Solar flares typically produce gamma rays over time periods of seconds to several minutes and are commonly tied to the X-ray activity of the flare. The highest energy gamma rays are caused by protons colliding. These collisions create particles called pions that quickly decay into gamma rays. In 1991, the EGRET instrument on board the Compton Gamma-Ray Observatory first observed hour-long gamma-ray emission from a solar flare when all other activity on the Sun had ceased. This left the solar physics community with more questions than answers about how particles could still be accelerated for so long after the flare had apparently faded away.
The Large Area Telescope (LAT) on board the Fermi Gamma-ray Space Telescope is so sensitive that we now see ten times more gamma-ray solar flares than before Fermi. We have learned that hour long high-energy gamma-ray emission is fairly common, even from moderately bright flares. In fact, more than 10 of the 40 gamma-ray solar flares detected by the LAT have continued producing gamma rays for at least 5 hours. In one instance, on March 7, 2012, the LAT observed continued gamma-ray emission for more than 20 hours! This record-setting flare was not only long-lived, but it also produced the highest-energy light ever detected during or immediately after a solar flare.
Astronomy Picture of the Day March 15, 2012
Fermi-LAT observations of the March 7, 2012, solar flare. During this flare the Sun became
nearly 100 times brighter
than the Vela Pulsar, the brightest
gamma-ray source at these wavelengths.
Solar flares are often accompanied by violent ejections of plasma called Coronal Mass Ejections (CMEs) and can release streams of charged particles, known as Solar Energetic Particles. When these explosive phenomena are directed towards the Earth they can cause bright auroras and sometimes disrupt long range radio communication. Scientists believe that the same energy that powers solar flares also drives CMEs, but it has always been hard to find the relationship between these two phenomena. The hour-long gamma-ray emitting solar flares seen by Fermi have all been accompanied by very fast CMEs, which suggests a connection.

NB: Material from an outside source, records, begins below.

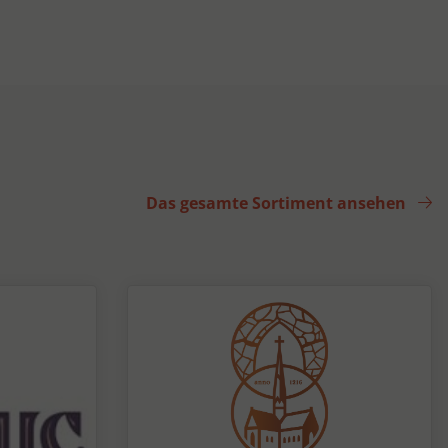
Das gesamte Sortiment ansehen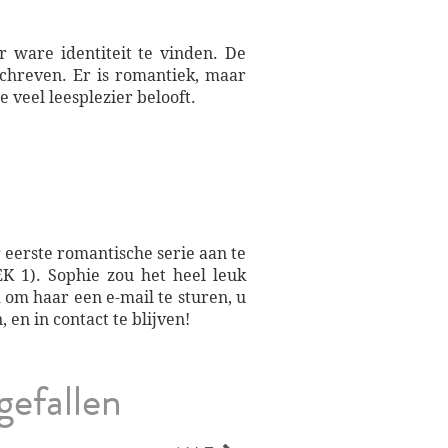
 ware identiteit te vinden. De
chreven. Er is romantiek, maar
 veel leesplezier belooft.
 eerste romantische serie aan te
). Sophie zou het heel leuk
om haar een e-mail te sturen, u
 en in contact te blijven!
gefallen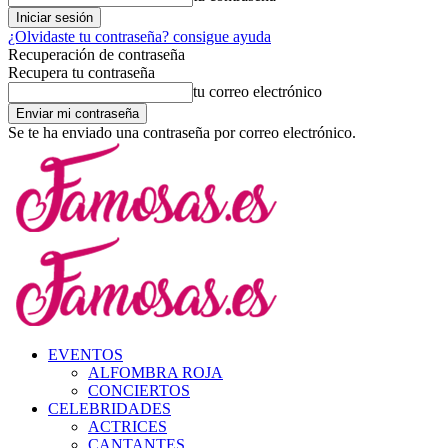
¿Olvidaste tu contraseña? consigue ayuda
Recuperación de contraseña
Recupera tu contraseña
tu correo electrónico
Se te ha enviado una contraseña por correo electrónico.
EVENTOS
ALFOMBRA ROJA
CONCIERTOS
CELEBRIDADES
ACTRICES
CANTANTES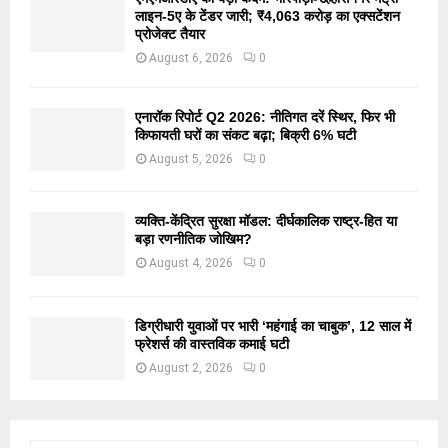
लाइन-5ए के टेंडर जारी; ₹4,063 करोड़ का एक्सटेंशन
प्रोजेक्ट तैयार
August 6, 2026
0
एनारॉक रिपोर्ट Q2 2026: नीतिगत दरें स्थिर, फिर भी
किफायती घरों का संकट बढ़ा; बिक्री 6% घटी
August 5, 2026
0
व्यक्ति-केंद्रित सुरक्षा मॉडल: दीर्घकालिक राष्ट्र-हित या
बड़ा रणनीतिक जोखिम?
August 4, 2026
0
डिग्रीधारी युवाओं पर भारी ‘महंगाई का चाबुक’, 12 साल में
फ्रेशर्स की वास्तविक कमाई घटी
August 2, 2026
0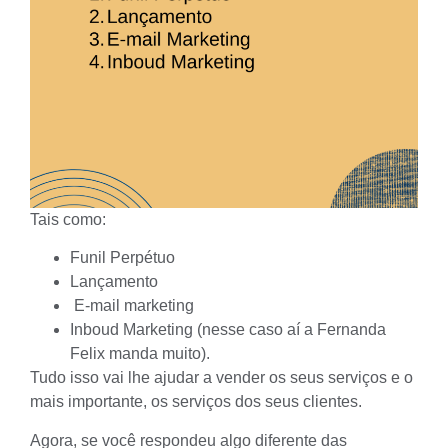
Tais como:
Funil Perpétuo
Lançamento
E-mail marketing
Inboud Marketing (nesse caso aí a Fernanda
Felix manda muito).
Tudo isso vai lhe ajudar a vender os seus serviços e o
mais importante, os serviços dos seus clientes.
Agora, se você respondeu algo diferente das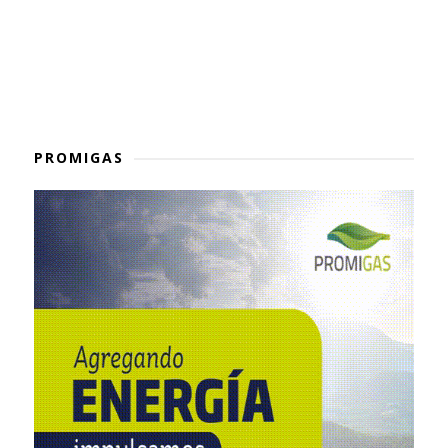
PROMIGAS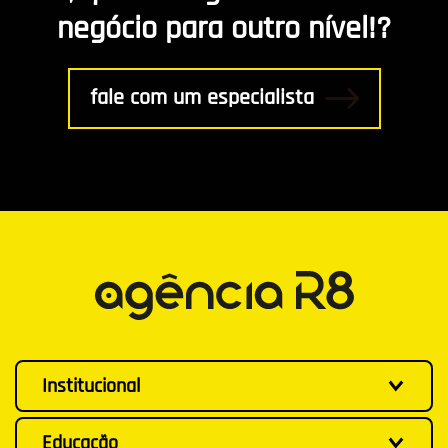
negócio para outro nível!?
Gestão
fale com um especialista
Institucional
Educação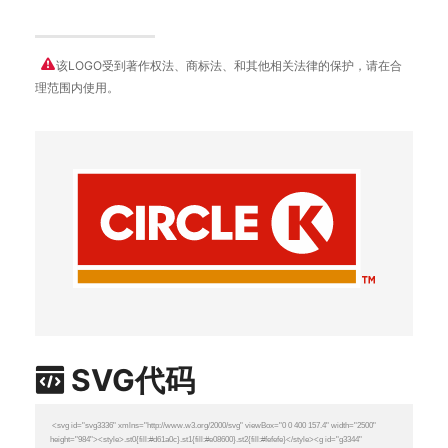
该LOGO受到著作权法、商标法、和其他相关法律的保护，请在合
理范围内使用。
SVG代码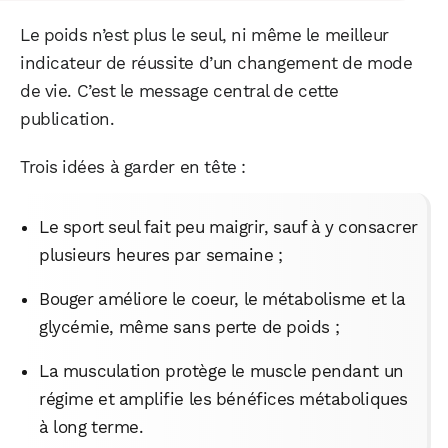
Le poids n’est plus le seul, ni même le meilleur
indicateur de réussite d’un changement de mode
de vie. C’est le message central de cette
publication.
Trois idées à garder en tête :
Le sport seul fait peu maigrir, sauf à y consacrer
plusieurs heures par semaine ;
Bouger améliore le coeur, le métabolisme et la
glycémie, même sans perte de poids ;
La musculation protège le muscle pendant un
régime et amplifie les bénéfices métaboliques
à long terme.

Fermi-LAT has even detected high-energy gamma rays from solar flares erupting on the far side of the Sun (not visible from the Earth). Some of the flares were near the edge of the Sun's visible disk (called the "limb" of the Sun), but others were much farther away, up to 40 degrees from the limb. Gamma-ray detections of "Behind the Limb" (BTL) flares implies that the energetic particles must be traveling very fast, up to 300,000 miles in just a few minutes. In fact, BTL observations strongly support the existence of a large component in solar flares that must travel far away from the active region in order to interact with the visible portion of the solar disk.
This idea is also supported by the gamma-ray localization provided by the LAT. For the brightest flares, the LAT is able to provide information on the region from which the emission originated. In the case of the March 7, 2012 flare the emission lasted so long that it was possible to make time resolved localization illustrating that the emission centroid moved across the solar disk (away from the active region) as time progressed.
Fermi-LAT has observed the entirety of the most recent solar cycle, collecting data from 40 solar flares at high energy, the largest catalog of high energy flares to date.